Once configured and the agent restarted, logs from /var/log/mysql_replication_check.log will be sent to Cloud Logging. If you configure processors, you can extract specific fields (like `lag_seconds`) and create custom metrics in Cloud Monitoring.

Setting up Cloud Monitoring Alerts

Navigate to the Google Cloud Console -> Monitoring -> Alerting.

Create Alerting Policies:

For MySQL Replication Lag:
- Select “Logs-based Metrics”.
- Create a new metric.
- Use the log filter to match your replication check logs (e.g., resource.type="gce_instance" AND logName="projects/YOUR_PROJECT_ID/logs/mysql_replication_check.log" AND textPayload=~"ALERT: Replication lag"*).
- Define the metric aggregation (e.g., count of log entries matching the alert).
- Create an alerting policy based on this new metric (e.g., trigger if count > 0 in 5 minutes).
For PHP-FPM Status:
- If you’ve configured Ops Agent to collect metrics from PHP-FPM’s status page (e.g., using the Prometheus receiver), create an alert based on metrics like php_fpm_process_manager_active_processes or custom metrics derived from the status page.
- Alternatively, use a log-based metric if your web server logs errors related to PHP-FPM.
For Magento Application Health:
- If using the custom health check endpoint and Ops Agent’s exec plugin or log parsing, create a log-based or metric-based alert. For example, alert if the magento/healthcheck/status metric drops to 0.

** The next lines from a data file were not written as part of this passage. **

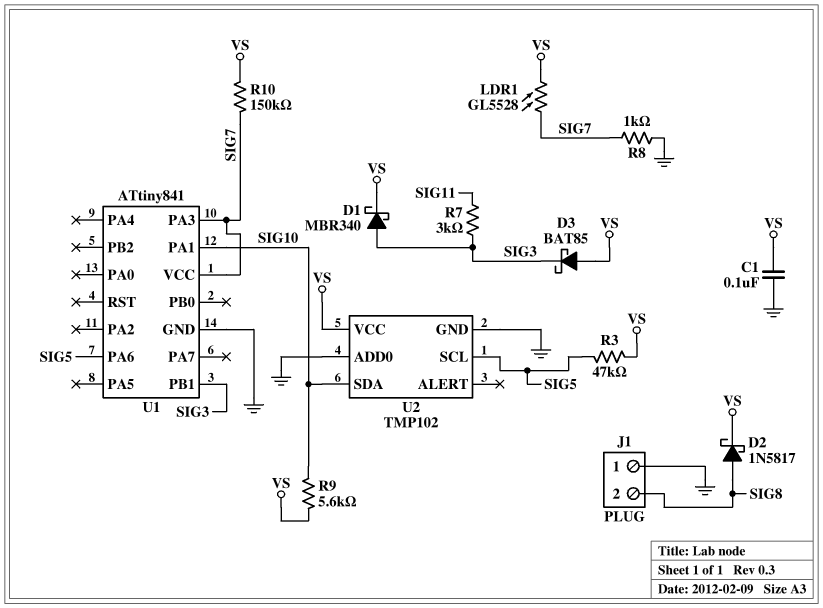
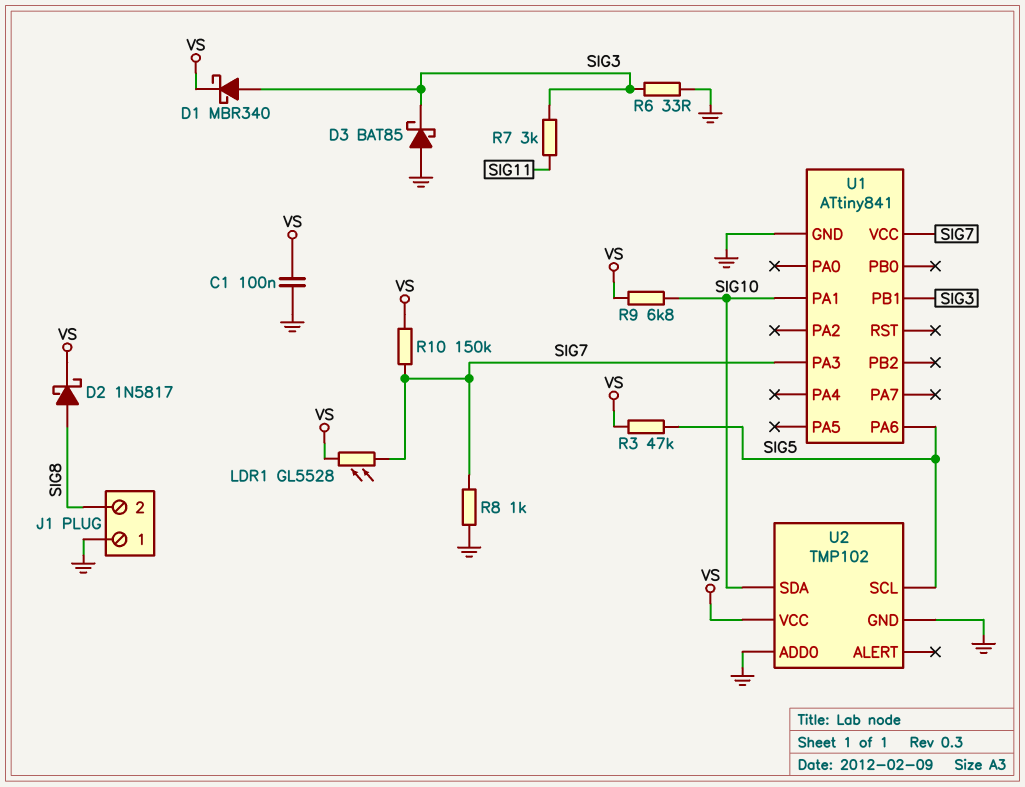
D3: schottky BAT85 (A VS, K SIG3) -> schottky BAT85 (A GND, K SIG3)
R6: none -> 33 (GND, SIG3)
R9: 5.6k (SIG10, VS) -> 6.8k (SIG10, VS)

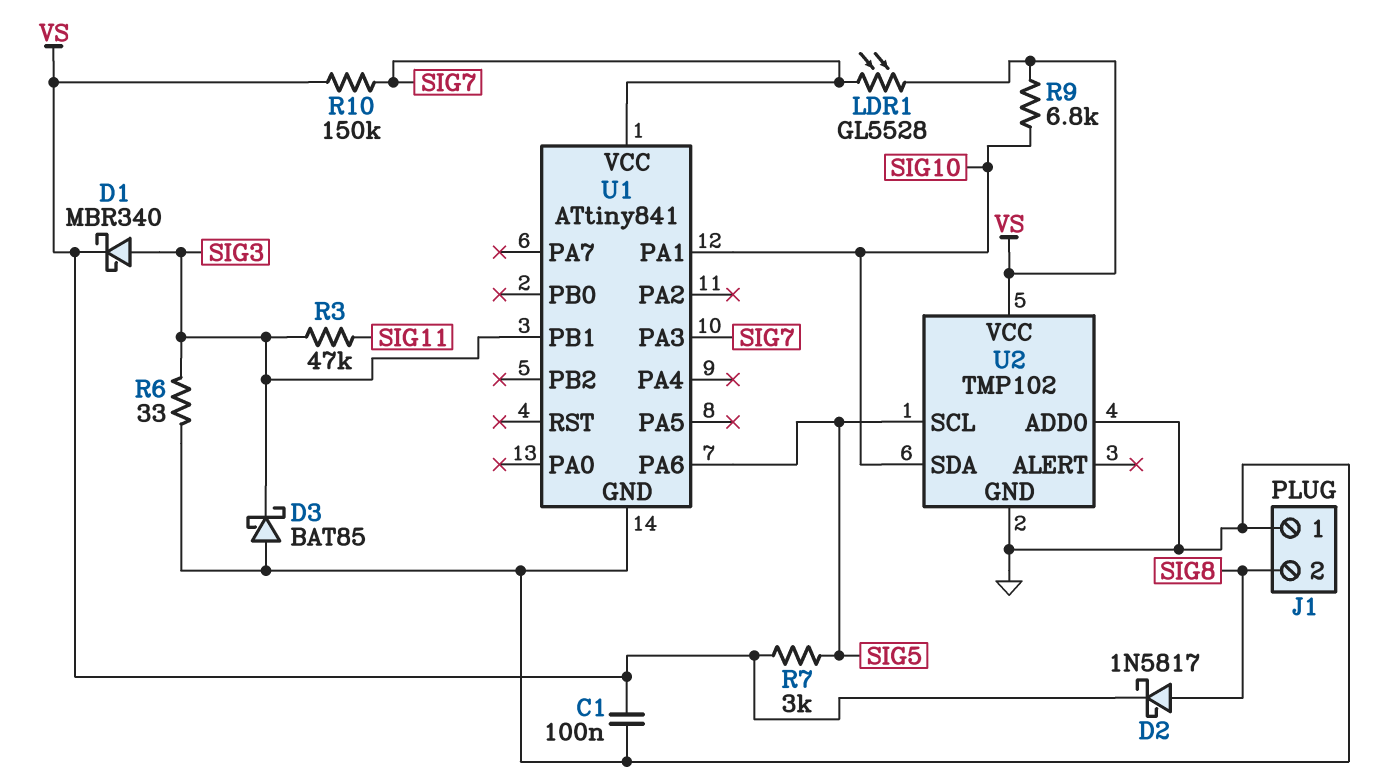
R3: 47k (SIG5, VS) -> 47k (SIG3, SIG11)
R7: 3k (SIG3, SIG11) -> 3k (SIG5, VS)
R8: 1k (GND, SIG7) -> none

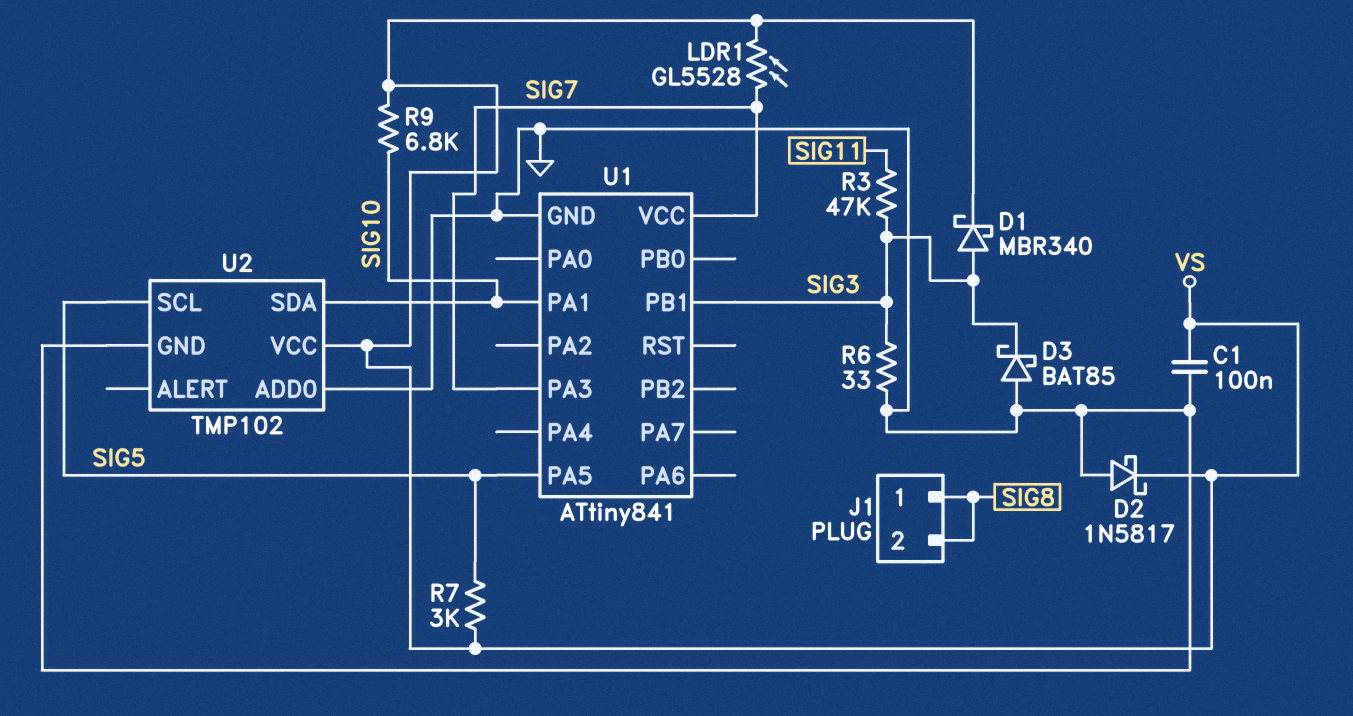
D2: schottky 1N5817 (A SIG8, K VS) -> schottky 1N5817 (A GND, K VS)
J1 pin 1: GND -> SIG8
R10: 150k (SIG7, VS) -> none
U1 pin PA5: none -> SIG5
U1 pin PA6: SIG5 -> none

Configure notification channels (Email, PagerDuty, Slack) for these alerting policies.

Conclusion

A comprehensive monitoring strategy for Magento 2 on Google Cloud involves a multi-layered approach. Proactive detection of MySQL replication lag, continuous health checks of the web server and PHP-FPM, and application-level validation through custom endpoints are crucial. Integrating these checks with Google Cloud’s Ops Agent and Monitoring allows for centralized visibility and automated alerting, ensuring the stability and reliability of your e-commerce platform.